Serverless Concurrency Controlling
AWS Lambda has an impressive scalability, allowing it to quickly skyrocket up to tens of thousands instancess in seconds doc. This can lead to problems when integrated with services that scale with slower rates, forcing them to deal with unpredictable load spikes.
Scenario
Service to process events and store the results in the database.
At first glance it could look as simple as an integration of event bridge with lambda for events processing and later storing the results in the dynamo.
Feels like a nice cost-effective solution:
- Processing events only when there are some.
- Paying for compute only when there’s a work to be done.
- Storing results to dynamo and also paying only for WCU/RCU that were consumed.
Problems
Everything may work nicely untill event flow start to be spiky and unpredictable. Say we got a bunch of events in really short period of time, event bus started delivering those to lambda, forcing it to spawn new instances (aws lambda process one event at a time). Processed data will be stored into the table as it goes and this works until we hit the first limit of WCU, and database start throttling the requests. This is where we start loosing the data as in naive scenario lambda will try few more attempts (JS SDK v3 has 3 attempts by default) and fail.
Data loss points:
- lambda hit the limit of concurrently running instances (account level quota)
- lambda failed to process the request (hard timeout or bugs)
- database failed to process the request (throttling)
Solution
Ingress data losses because of downstream service issues like lambda hitting the concurrency limit or event processing related failures can be solved by introducing retry configuration and DLQ (dead-letter queue) for event bus rule. So that unprocessed events will be stored in dedicated queue wating for the review or bug fix with following redrive.
While current approach helps dealing with processing issues during ingress stage, it still allow already processes data to be lost due to database related issues. As we want to avoid porcessing the same ingress data after each rejection from downstream service, processing lambda places the result into the queue again (leveraging Storage-First design pattern) with own DLQ to guarantee that nothing was lost down the road.
This time there’s a dedicated lambda only for handling the data persistence and it’s issues. Current approach uses active polling of the queue to adjust itself to database possibilities, data will be stored eventually, all spikes will get flattened in the queue.

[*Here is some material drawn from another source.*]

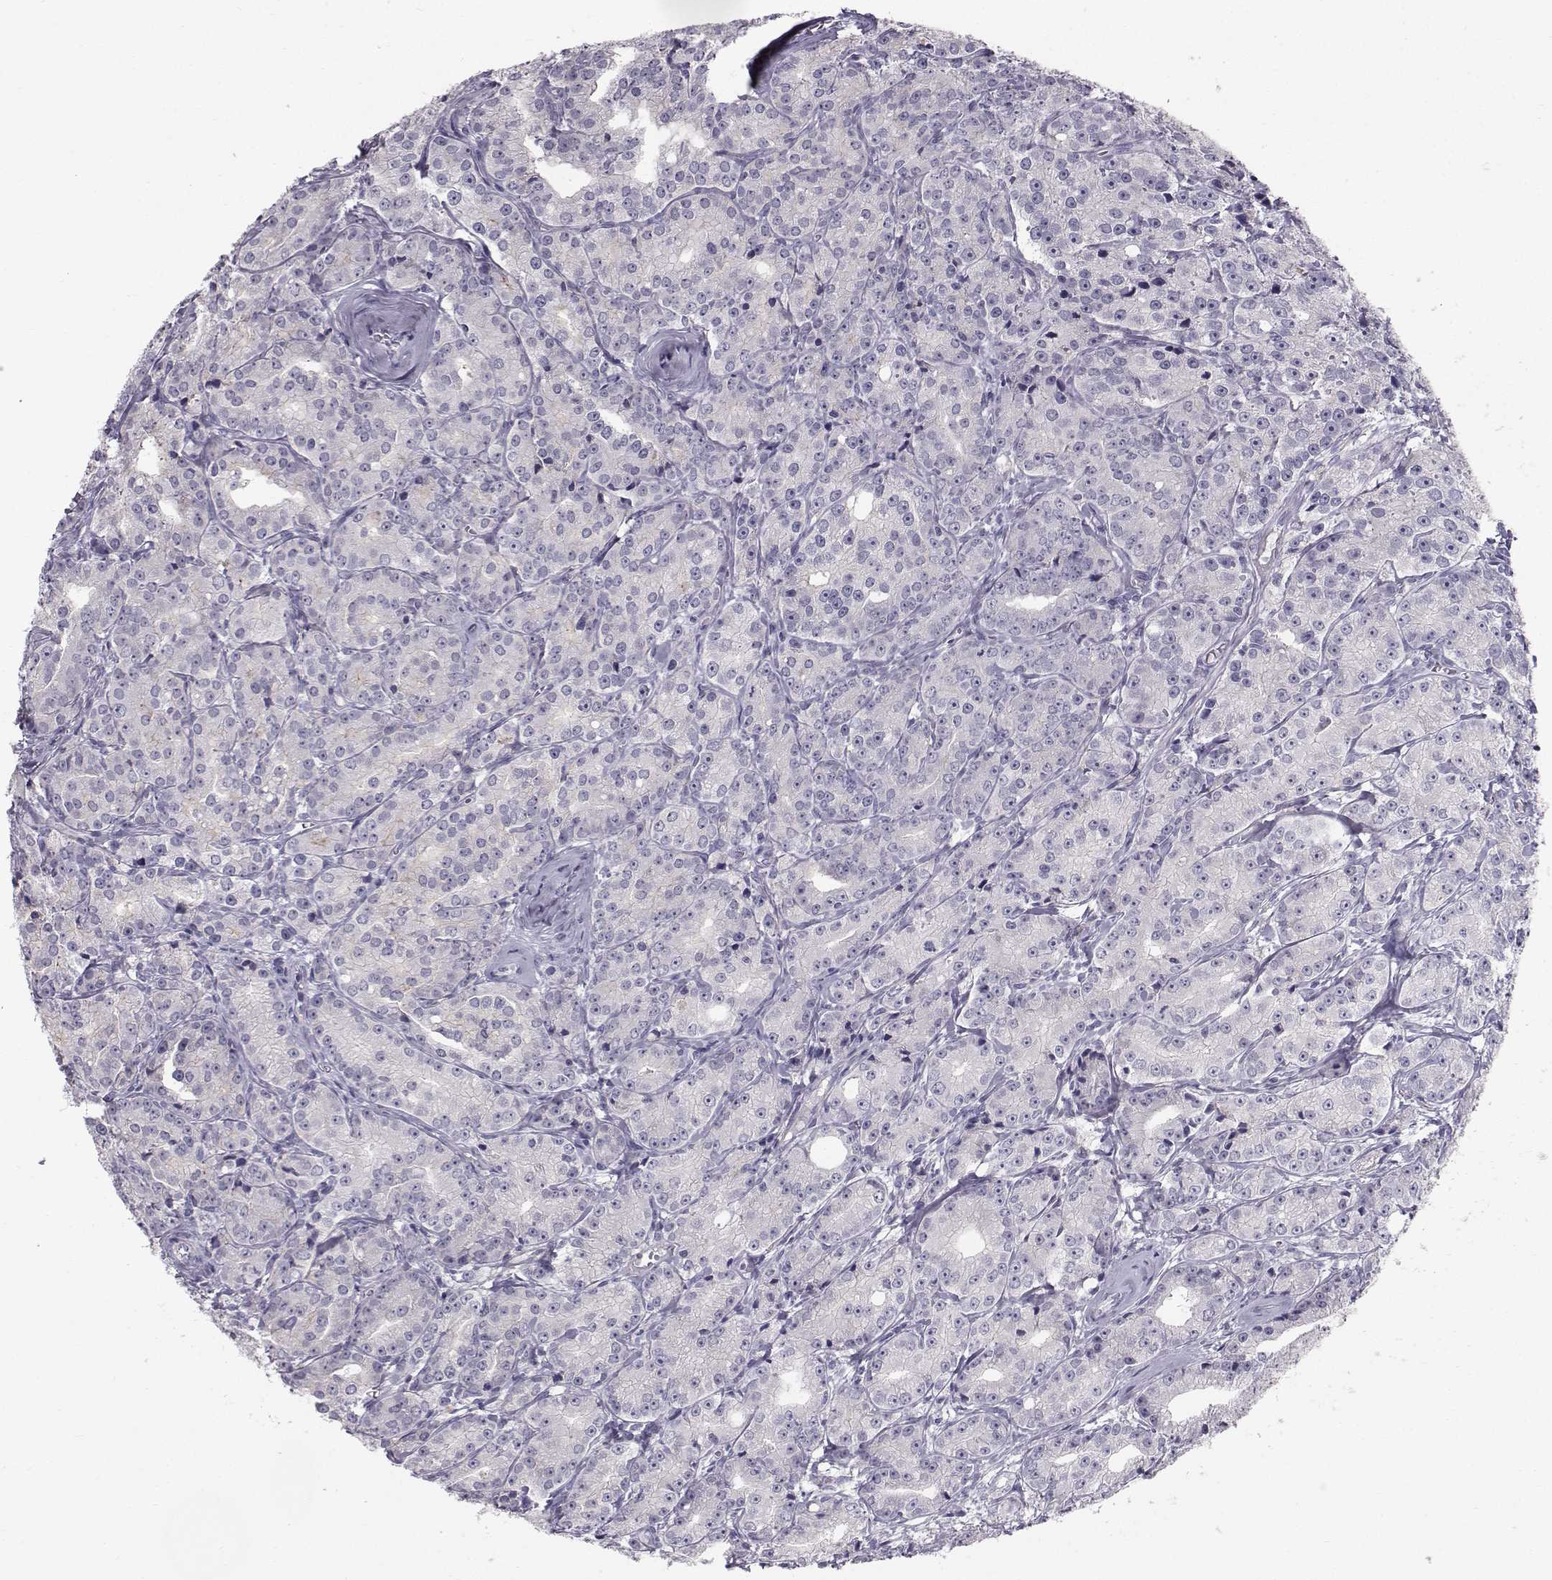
{"staining": {"intensity": "negative", "quantity": "none", "location": "none"}, "tissue": "prostate cancer", "cell_type": "Tumor cells", "image_type": "cancer", "snomed": [{"axis": "morphology", "description": "Adenocarcinoma, Medium grade"}, {"axis": "topography", "description": "Prostate"}], "caption": "Immunohistochemistry photomicrograph of prostate cancer stained for a protein (brown), which shows no positivity in tumor cells.", "gene": "SPDYE4", "patient": {"sex": "male", "age": 74}}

Alternative approach is to use SQS to pass the data to lambda. This one allows to define the boundaries for lambda concurrency in a more elegant manner than setting lambda reserverd concurrency limits (as it just throttles the lambda instances with all the consequences after that), but requires SQS FIFO with small redesign to introduce additional message grouping after processing phase. This will allow processing the data simultaneously by multiple lambda instances (number of instances denepnds on the number of separate message groups) and the concurrency level is directly controlled via event source mapping configuration.
Summary
That’s how initially simple design can get compilcated really fast whilt solving the problems. Active polling and reactive triggering by SQS together with storage-first gives a good level of reliability in data processing while requiers to pick one visely.